GIVEN PASSAGE =>
“Hacks” Is About Much More Than “Women in Comedy”

The breakout HBO series is a darkly funny look at what it's like to be a woman in, well, anything

June 11, 2021 8:37 am
Jean Smart Hacks
Jean Smart on "Hacks."
HBO

Note: This post contains minor spoilers for HBO’s Hacks.

At first glance, HBO Max’s Hacks — which just wrapped up its first season yesterday and was swiftly picked up for a second one earlier this week — is a classic odd-couple story. Deborah Vance, a veteran Joan Rivers-style stand-up comic who isn’t above hawking handbags on QVC or making an appearance at the grand opening of a pizza place, is in search of some fresh material after losing her long-running Las Vegas residency. Ava, a bisexual 25-year-old comedy writer who got fired from her TV gig for an offensive tweet about a closeted conservative politician, is in need of a job. They’re paired together by the agent they share, and cross-generational hijinks ensue.

ABOUT THIS TASK => Reproduce the article above about the HBO series Hacks word for word, from its headline through its last sentence.

INPUT DATA =>

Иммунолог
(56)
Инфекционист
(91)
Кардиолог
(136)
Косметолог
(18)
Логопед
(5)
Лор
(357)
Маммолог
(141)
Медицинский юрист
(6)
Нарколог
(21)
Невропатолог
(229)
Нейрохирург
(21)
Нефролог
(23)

EXERCISE ANSWER =>
“Hacks” Is About Much More Than “Women in Comedy”

The breakout HBO series is a darkly funny look at what it's like to be a woman in, well, anything

June 11, 2021 8:37 am
Jean Smart Hacks
Jean Smart on "Hacks."
HBO

Note: This post contains minor spoilers for HBO’s Hacks.

At first glance, HBO Max’s Hacks — which just wrapped up its first season yesterday and was swiftly picked up for a second one earlier this week — is a classic odd-couple story. Deborah Vance, a veteran Joan Rivers-style stand-up comic who isn’t above hawking handbags on QVC or making an appearance at the grand opening of a pizza place, is in search of some fresh material after losing her long-running Las Vegas residency. Ava, a bisexual 25-year-old comedy writer who got fired from her TV gig for an offensive tweet about a closeted conservative politician, is in need of a job. They’re paired together by the agent they share, and cross-generational hijinks ensue.